Organizations and attorneys that provide legal aid to immigrants will help those in MPP once it starts again, Levy said, but she will no longer be one of them. In her time working with immigrants in MPP, Levy said, she was threatened by cartels.

"I watched a family get kidnapped in front of me, and I was told point-blank to my face to step aside or else I was going to have problems,” Levy told BuzzFeed News. "I watched a mother and father with a toddler in their arms sob and beg for help, and all I could do was watch because I needed to protect my life."

She remembered one family who was trying to attend their MPP hearing show up bloody, bruised, and dirty to the border after they were kidnapped on the way to court. Ciudad Juárez police beat them and orally raped the pregnant wife in front of her husband and mother-in-law, Levy said.

She tried to help the family, even though she knew she was putting her own life at risk by attracting attention from Mexican police and the cartel, whose lookouts told her they knew who she was. From February 2019 to February 2021, Human Rights First counted at least 1,544 public reports of murder, rape, and other attacks committed against people in MPP across the US–Mexico border. After two years of working with immigrants and asylum-seekers in MPP and facing hours of questions about her work by US Customs and Border Protection officers, Levy said, she was diagnosed with PTSD and couldn't go back to doing the same work.

"I am not willing to or able to emotionally and physically continue to put my life at risk, because the Biden administration has broken its promise and decided to reinstate this utterly evil program," Levy said. "There is no way to make it humane. There is no way to ensure due process."

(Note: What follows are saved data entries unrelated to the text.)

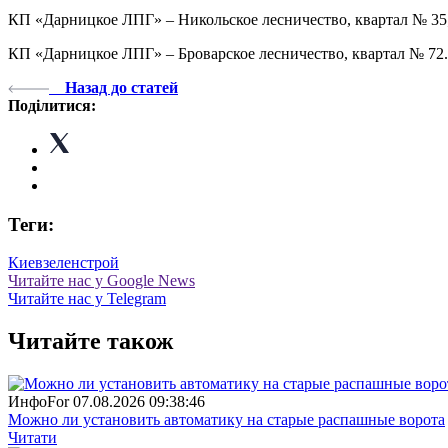
КП «Дарницкое ЛПГ» – Никольское лесничество, квартал № 35
КП «Дарницкое ЛПГ» – Броварское лесничество, квартал № 72.
Назад до статей
Поділитися:
Теги:
Киевзеленстрой
Читайте нас у Google News
Читайте нас у Telegram
Читайте також
ИнфоFor
07.08.2026 09:38:46
Можно ли установить автоматику на старые распашные ворота
Читати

Nicole Morgan, family detention attorney for the immigrant advocacy organization RAICES, said the group will remain on the general pro bono list that immigration courts provide immigrants, but the group will not be on the MPP list.

"We are not going to legitimize this program by giving them the veneer of providing access to counsel or due process," Morgan said in a statement to BuzzFeed News.

Felipe, the immigrant previously in MPP, and his family were able to reopen their case and enter the US after initially losing their asylum case while waiting in Mexico in January 2020. He blamed the initial loss on his unfamiliarity with the US's asylum laws and how to properly fill out the family’s application. He hopes that now that he’s in the US he'll be able to find an attorney and win their case.

As the Biden administration prepares to restart MPP, Felipe thinks about the families placed in the program under Trump who are still in Mexico.

"I know mothers and fathers living in shelters for years who are still waiting in Mexico for an opportunity," Felipe said.